Penetapan DPT Provinsi Jatim yang digelar pada Jumat (20/4)

Penetapan DPT Provinsi Jatim yang digelar pada Jumat (20/4)

SURABAYA (kpu-tulungagungkab.go.id) – Komisi Pemilihan Umum (KPU) Tulungagung hadir di  Rapat Pleno Terbuka Rekapitulasi Dan Penetapan Daftar Pemilih Tetap (DPT) dalam Pemilihan Gubernur dan Wakil Gubernur Jawa Timur yang digelar oleh KPU Provinsi Jatim, Jumat (20/4/2018), di Kantor KPU Jatim, Surabaya.

Berdasarkan hasil rekapitulasi dari 38 kabupaten/kota, 666 kecamatan dan 8497 desa/kelurahan se-Jatim diketahui jumlah untuk pemilih laki – laki sebanyak 14.840.367 pemilih, sedangkan untuk pemilih perempuan sebanyak 15.315.352 pemilih. Sehingga total DPT Provinsi Jatim sejumlah 30.155.719 pemilih.

“Penetapannya setelah melalui serangkaian pemutakhiran data dan kini ditetapkan jumlah DPT untuk Pilkada Jatim 2018,” ujar komisioner KPU Jatim Choirul Anam, S.Pd., usai rapat pleno di Kantor KPU Jatim di Surabaya, Jumat (20/4/2018)

Ia menjelaskan, jika dibandingkan dengan Daftar Pemilih Sementara (DPS) yang sudah disampaikan pada pertengahan Maret 2018, jumlah DPT berkurang sekitar 241 ribu pemilih karena terdapat pencoretan dari pemilih ganda dan pemilih yang telah meninggal dunia.

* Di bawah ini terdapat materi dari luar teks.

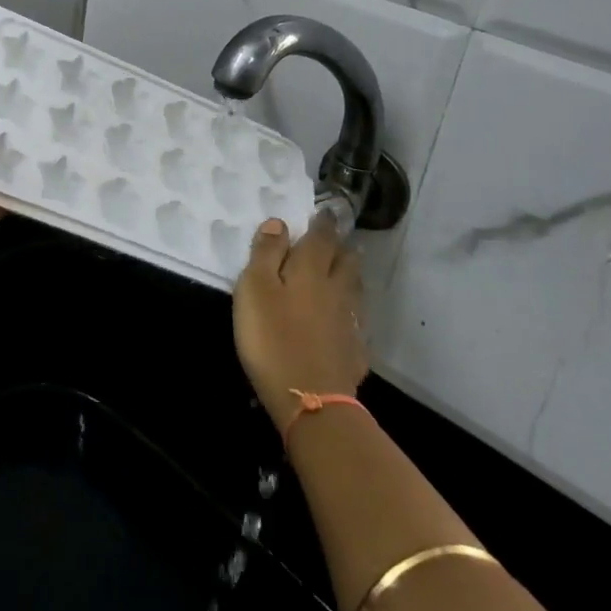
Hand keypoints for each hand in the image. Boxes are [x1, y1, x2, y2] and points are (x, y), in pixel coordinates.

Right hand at [234, 213, 370, 434]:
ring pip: (354, 288)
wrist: (311, 399)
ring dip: (350, 273)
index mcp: (310, 270)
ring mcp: (349, 321)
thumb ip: (266, 253)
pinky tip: (346, 316)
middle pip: (345, 261)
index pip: (321, 237)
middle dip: (342, 246)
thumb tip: (279, 223)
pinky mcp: (354, 351)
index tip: (326, 211)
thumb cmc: (272, 338)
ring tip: (346, 267)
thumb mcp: (254, 289)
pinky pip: (356, 320)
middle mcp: (336, 289)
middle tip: (339, 238)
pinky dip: (351, 310)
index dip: (323, 223)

“DPS 30.385.986 pemilih atau lebih banyak dari DPT. Kami mencoretnya karena ada nama ganda dan sudah meninggal dunia. Ini semua juga berkat masukan masyarakat sehingga prosesnya berjalan lancar,” ucapnya.

Kendati DPT Pilgub Jatim sudah ditetapkan, masih ada beberapa masukan dari berbagai pihak. Seperti masukan dari A’Ang Kunafi, anggota Bawaslu Jawa Timur,  terkait pemilih yang tidak memiliki KTP elektronik (KTP el)harus dikawal dan didorong bersama agar seluruh pemilih sudah melakukan perekaman pada 27 Juni mendatang. “Yang mana seluruh pemilih ini nantinya bisa menggunakan hak konstitusinya, yang kedua terkait pemilih yang ada di Lapas, mohon kelengkapan elemen data pemilih dilengkapi secara menyeluruh, seperti Kota Madiun dan Malang,” tuturnya.

Kemudian juga ada masukan dari tim kampaye paslon nomor urut satu, yang mengimbau kepada KPU Jatim untuk menyampaikan kepada KPU RI guna mengeluarkan regulasi khusus terkait kewajiban pemilih membawa KTP-el atau surat keterangan (suket) pada saat pelaksanaan pemungutan suara,  hal ini akan sangat berpengaruh terhadap jumlah partisipasi pemilih.

Ketua KPU Provinsi Jatim, Eko Sasmito, SH., MH., menanggapi berbagai masukan dalam rapat pleno tersebut, mengatakan bahwa ini sebagai masukan yang baik dan harus dilaksanakan, karena dapat mendorong peningkatan kualitas pemilu dan demokrasi. KPU juga berkewajiban memberikan dan memastikan seluruh hak konstitusi pemilih terlindungi.

“Setelah ditetapkannya jumlah Pemilih Jawa Timur sebanyak 30.155.719 pemilih, sebagai DPT Pilgub Jatim 2018. Maka selanjutnya DPT akan diumumkan mulai dari tingkat RT/RW hingga kantor balai desa maksimal tanggal 29 April 2018,” jelasnya.

Sementara itu, Ketua KPU Tulungagung, Suprihno, M.Pd., yang hadir dalam rapat pleno penetapan DPT Pilgub Jatim, mengatakan dengan ditetapkannya DPT Pilgub, semoga menjadi awal yang baik dalam pelaksanaan Pilgub, Pilbup dan Pilwali se – Jawa Timur. “Rata – rata setiap kabupaten/kota terdapat penurunan jumlah DPT dibandingkan dengan jumlah DPS. Hal ini terjadi karena masih diketemukannya adanya data ganda yang sudah dibersihkan, serta data pemilih yang meningal yang sudah dibersihkan pula,” pungkasnya.